* _WORK REQUIRED_:
What is needed is a copy of each line in the listing that contains "arbitrum".
Segment Start: DATA TO USE
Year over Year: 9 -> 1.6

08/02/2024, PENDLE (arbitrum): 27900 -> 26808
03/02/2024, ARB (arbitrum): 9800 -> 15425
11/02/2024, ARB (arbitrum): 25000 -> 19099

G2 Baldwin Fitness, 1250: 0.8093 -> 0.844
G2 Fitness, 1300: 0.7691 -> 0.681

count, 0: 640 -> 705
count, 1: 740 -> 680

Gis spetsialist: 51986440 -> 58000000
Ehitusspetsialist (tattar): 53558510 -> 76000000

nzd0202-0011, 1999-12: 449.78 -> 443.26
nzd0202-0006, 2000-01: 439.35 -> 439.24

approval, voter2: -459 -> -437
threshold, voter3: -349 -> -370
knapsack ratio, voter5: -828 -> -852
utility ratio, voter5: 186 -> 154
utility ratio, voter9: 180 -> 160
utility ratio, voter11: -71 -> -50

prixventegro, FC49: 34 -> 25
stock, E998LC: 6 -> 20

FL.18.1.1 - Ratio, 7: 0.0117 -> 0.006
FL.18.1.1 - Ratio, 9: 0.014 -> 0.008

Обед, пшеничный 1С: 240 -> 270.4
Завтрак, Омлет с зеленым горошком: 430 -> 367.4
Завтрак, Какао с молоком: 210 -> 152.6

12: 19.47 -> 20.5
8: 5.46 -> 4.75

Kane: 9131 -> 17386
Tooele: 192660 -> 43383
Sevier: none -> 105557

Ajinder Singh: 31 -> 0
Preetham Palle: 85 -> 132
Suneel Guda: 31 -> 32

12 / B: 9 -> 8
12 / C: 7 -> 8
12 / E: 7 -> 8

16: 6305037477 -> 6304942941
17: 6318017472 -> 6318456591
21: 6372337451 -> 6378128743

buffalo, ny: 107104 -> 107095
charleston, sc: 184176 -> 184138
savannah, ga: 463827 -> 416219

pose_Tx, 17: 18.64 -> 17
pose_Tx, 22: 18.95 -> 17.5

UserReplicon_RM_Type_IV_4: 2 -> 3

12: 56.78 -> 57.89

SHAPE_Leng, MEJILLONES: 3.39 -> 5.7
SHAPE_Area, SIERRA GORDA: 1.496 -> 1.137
Segment End: DATA TO USE
* _COMPLETED EXERCISE_:
08/02/2024, PENDLE (arbitrum): 27900 -> 26808
03/02/2024, ARB (arbitrum): 9800 -> 15425
11/02/2024, ARB (arbitrum): 25000 -> 19099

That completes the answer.